Shield (Ger. Schild), a piece of defensive armor, which before the invention of gunpowder was in almost universal use, but is now employed chiefly by barbarous races. It was sometimes called also buckler and target. The shield of the ancients from the earliest times was a framework of twisted osiers or light wood, over which one or more thicknesses of ox hide and sometimes ornamental or defensive metal work were fastened; and those described by Homer covered the body from the face to the knee. Shields were carried on the left arm, and were of various shapes and sizes. The shield called by the Romans clipeus was large and round, having sometimes a projection in the centre of the exterior, called the umbo, which frequently terminated in a spike. The scutum of the Roman legionary soldiers was oblong and rectangular, and was generally 4 ft. high by 2 1/2 ft. wide. The parma, a smaller round framework of iron covered with hides, was used by light troops; the pelta, which was lighter still and sometimes elliptical, but oftener truncated at the top with one or more semicircular indentations, was introduced among the Greeks by Iphicrates, and the troops armed with it were called peltastoe.

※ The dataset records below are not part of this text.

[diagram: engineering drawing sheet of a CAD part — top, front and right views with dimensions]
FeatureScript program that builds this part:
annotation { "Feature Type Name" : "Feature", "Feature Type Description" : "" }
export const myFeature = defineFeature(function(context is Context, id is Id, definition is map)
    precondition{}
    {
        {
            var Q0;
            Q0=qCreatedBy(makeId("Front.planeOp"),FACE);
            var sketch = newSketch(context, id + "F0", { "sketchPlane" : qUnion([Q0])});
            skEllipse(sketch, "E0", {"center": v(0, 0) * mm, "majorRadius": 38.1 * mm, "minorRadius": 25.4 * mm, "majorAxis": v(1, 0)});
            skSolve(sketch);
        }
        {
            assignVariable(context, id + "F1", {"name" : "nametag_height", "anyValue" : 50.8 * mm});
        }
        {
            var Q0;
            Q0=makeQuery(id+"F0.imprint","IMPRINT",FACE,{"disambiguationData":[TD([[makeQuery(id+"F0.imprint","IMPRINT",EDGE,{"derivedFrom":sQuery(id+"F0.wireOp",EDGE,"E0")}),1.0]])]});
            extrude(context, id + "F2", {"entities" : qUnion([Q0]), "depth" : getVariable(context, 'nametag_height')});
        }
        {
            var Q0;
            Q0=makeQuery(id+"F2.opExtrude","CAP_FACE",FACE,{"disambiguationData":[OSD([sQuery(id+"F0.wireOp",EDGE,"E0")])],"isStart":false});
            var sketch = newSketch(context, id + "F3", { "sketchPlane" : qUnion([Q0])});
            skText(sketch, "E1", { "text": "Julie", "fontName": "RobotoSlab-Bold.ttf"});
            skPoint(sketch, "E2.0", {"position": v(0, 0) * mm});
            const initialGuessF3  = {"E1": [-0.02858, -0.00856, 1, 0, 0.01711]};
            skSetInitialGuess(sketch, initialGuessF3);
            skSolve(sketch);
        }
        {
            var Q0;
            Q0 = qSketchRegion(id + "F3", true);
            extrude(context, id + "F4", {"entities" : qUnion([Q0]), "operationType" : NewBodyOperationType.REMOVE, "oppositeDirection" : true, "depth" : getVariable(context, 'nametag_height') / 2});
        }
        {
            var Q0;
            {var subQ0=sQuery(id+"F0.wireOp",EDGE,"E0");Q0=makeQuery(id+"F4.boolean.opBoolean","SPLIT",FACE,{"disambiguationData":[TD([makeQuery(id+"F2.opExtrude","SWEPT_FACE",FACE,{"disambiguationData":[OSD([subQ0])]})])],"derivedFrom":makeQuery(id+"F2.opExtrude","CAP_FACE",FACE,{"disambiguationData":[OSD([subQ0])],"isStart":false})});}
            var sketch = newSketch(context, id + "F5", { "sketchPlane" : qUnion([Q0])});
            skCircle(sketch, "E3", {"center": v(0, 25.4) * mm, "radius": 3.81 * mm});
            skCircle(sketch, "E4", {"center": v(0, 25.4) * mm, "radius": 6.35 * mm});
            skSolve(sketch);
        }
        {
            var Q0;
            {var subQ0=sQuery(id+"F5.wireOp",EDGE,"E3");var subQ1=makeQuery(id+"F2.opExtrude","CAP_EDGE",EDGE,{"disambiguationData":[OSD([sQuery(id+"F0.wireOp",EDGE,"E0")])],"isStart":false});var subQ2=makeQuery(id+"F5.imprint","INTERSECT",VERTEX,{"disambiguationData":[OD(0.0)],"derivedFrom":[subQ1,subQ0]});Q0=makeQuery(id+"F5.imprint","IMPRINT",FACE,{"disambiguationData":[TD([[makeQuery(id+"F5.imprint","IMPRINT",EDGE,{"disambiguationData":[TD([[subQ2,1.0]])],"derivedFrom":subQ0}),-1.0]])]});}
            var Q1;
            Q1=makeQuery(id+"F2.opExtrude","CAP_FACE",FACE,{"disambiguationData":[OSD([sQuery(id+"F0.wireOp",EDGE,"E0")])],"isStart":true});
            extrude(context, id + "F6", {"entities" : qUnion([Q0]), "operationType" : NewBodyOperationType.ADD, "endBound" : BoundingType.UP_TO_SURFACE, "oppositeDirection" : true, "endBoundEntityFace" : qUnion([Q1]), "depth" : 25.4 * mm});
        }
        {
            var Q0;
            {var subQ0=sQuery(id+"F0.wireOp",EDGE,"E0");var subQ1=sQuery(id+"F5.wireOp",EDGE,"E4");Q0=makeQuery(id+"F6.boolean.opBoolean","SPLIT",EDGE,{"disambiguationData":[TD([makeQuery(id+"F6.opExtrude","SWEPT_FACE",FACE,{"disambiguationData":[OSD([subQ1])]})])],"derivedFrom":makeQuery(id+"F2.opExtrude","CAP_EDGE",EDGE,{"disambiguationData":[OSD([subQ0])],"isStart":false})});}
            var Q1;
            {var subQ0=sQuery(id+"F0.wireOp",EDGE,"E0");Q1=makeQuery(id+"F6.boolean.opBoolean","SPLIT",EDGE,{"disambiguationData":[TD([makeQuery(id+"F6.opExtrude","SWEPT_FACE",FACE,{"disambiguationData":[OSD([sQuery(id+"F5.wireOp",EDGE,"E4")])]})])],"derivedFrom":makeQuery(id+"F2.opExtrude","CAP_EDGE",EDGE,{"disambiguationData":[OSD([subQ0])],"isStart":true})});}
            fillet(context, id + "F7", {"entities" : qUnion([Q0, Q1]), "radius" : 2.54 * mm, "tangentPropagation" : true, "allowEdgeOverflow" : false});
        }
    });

The cetra was a small round target, borne by many ancient races, and probably identical with that formerly used by the Scottish high-landers. In time of peace the Greeks hung their shields in the temples, removing the handles to render them unserviceable in case of a popular outbreak. The Roman soldiers inscribed their names upon their shields, and men of family emblazoned them with devices illustrating the heroic feats of their ancestors, and sometimes with their own portraits, a practice to which may be ascribed the modern use of armorial bearings. To lose a shield in battle, or to return without it, was a mark of cowardice. In the middle ages the knights and men-at-arms, being clothed in complete mail, had less need of a shield, and it fell into gradual disuse. The Norman shield until the middle of the 12th century was long and of the form called kite or pear-shaped; but subsequently it became smaller, and as a vehicle for bearing heraldic devices assumed a variety of shapes which have been preserved to the present day. (See Armor, and Heraldry).

1. Scutum, from Trajan's Column. 2. Clipeus, from a Greek Vase.

Fig. 1. - 1. Scutum, from Trajan's Column. 2. Clipeus, from a Greek Vase.

1, 2. Amazons with the Pelta, from a marble bass relief. 3. Parma, from a terra cotta bass relief.

Fig. 2. - 1, 2. Amazons with the Pelta, from a marble bass relief. 3. Parma, from a terra cotta bass relief.